Four diagnostic patterns to look for:

  1. POLS ≈ cross-sectional SDEM (no FE). The two aggregation methods agree qualitatively — confidence in the raw association.
  2. FE and 2FE shrink toward zero. The cross-sectional effect was driven by time-invariant regional (or country) heterogeneity. This is the panel analogue of the SDEM → SDEM_FE attenuation.
  3. Spatial panel ρ or λ remains significant even under region FE. True spatial contagion operates beyond shared regional traits.
  4. σ- and β-convergence both negative. Trust is levelling across countries and regions. Positive = divergence.

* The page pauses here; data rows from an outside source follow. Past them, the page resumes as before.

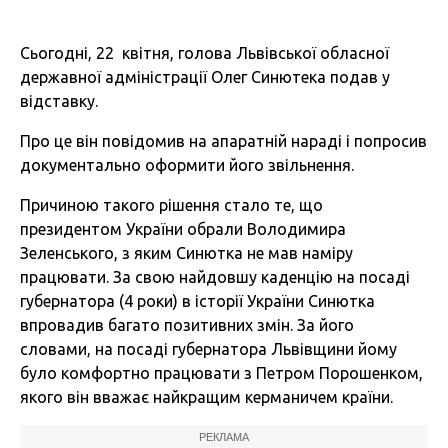
Сьогодні, 22 квітня, голова Львівської обласної
державної адміністрації Олег Синютека подав у
відставку.
Про це він повідомив на апаратній нараді і попросив
документально оформити його звільнення.
Причиною такого рішення стало те, що
президентом України обрали Володимира
Зеленського, з яким Синютка не мав наміру
працювати. За свою найдовшу каденцію на посаді
губернатора (4 роки) в історії України Синютка
впровадив багато позитивних змін. За його
словами, на посаді губернатора Львівщини йому
було комфортно працювати з Петром Порошенком,
якого він вважає найкращим керманичем країни.
РЕКЛАМА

The panel is analytically stronger than the cross-section because: (i) it exploits both spatial and temporal variation; (ii) region FE absorb the confounders that made country FE so destructive in the cross-section; (iii) time dummies remove common macro shocks; (iv) SARAR-PFE nests both lag and error spatial channels simultaneously. The cost is the balanced-panel requirement and loss of regions that were only partially observed.


14 Discussion

14.1 What the analysis demonstrates

The core empirical pattern is a strong spatial clustering of institutional trust (Moran’s I ≈ 0.8), explained mainly by country-level differences. Once country fixed effects are added, most of the spatial structure and most of the income effect disappear — except for trust in the legal system, where a within-country income gradient survives, and trust in the police, which reverses sign under FE (Simpson’s paradox).

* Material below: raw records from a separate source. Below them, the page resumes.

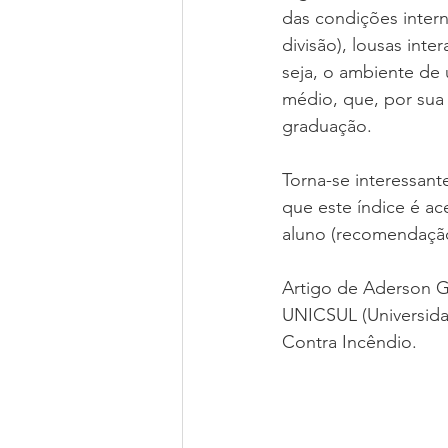
das condições intern
divisão), lousas inte
seja, o ambiente de 
médio, que, por sua 
graduação.   
Torna-se interessant
que este índice é ac
aluno (recomendação 
Artigo de Aderson G
UNICSUL (Universidad
Contra Incêndio.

Formal model selection (LM + LR) consistently favours an error structure with WX lags (SDEM) over a pure lag in y (SAR / SDM): unobserved correlated factors and neighbours’ income context are the dominant spatial channels, not direct contagion of trust. The LOOCV benchmark confirms the predictive value of lag_x — neighbours’ income is, in permutation-importance terms, as informative as own income. Robustness across four W matrices shows the main coefficient is not an artefact of the contiguity definition.

14.2 Limitations

The sample is small (≈ 33 NUTS-2 regions); cross-sectional aggregation discards within-region time variation; hinctnta is a country-specific decile and therefore not strictly comparable across countries at the same numeric value; Luxembourg contributes no within-country variation; we do not observe — and therefore cannot control for — regional quality of institutions (EQI; Charron et al. 2022), a plausible confounder of the income–trust link; causal identification is limited by likely reverse causality (trust → growth, Algan & Cahuc 2014).

14.3 Natural extensions

Moving to a spatial panel (splm, Millo & Piras 2012) would recover within-region variation and allow time fixed effects; a multilevel specification (lme4) with respondents nested in regions nested in countries would partition the variance properly; adding the European Quality of Government Index, regional inequality (Gini from EU-SILC) and ethnic composition (from Eurostat) would close the most important control gap; extending the panel to DE, AT, ES, IT, PT would triple the sample and provide the statistical power missing in the current design. A mediation analysis of the form hinctnta → EQI → trust would directly test whether the income effect operates through institutional quality rather than independently.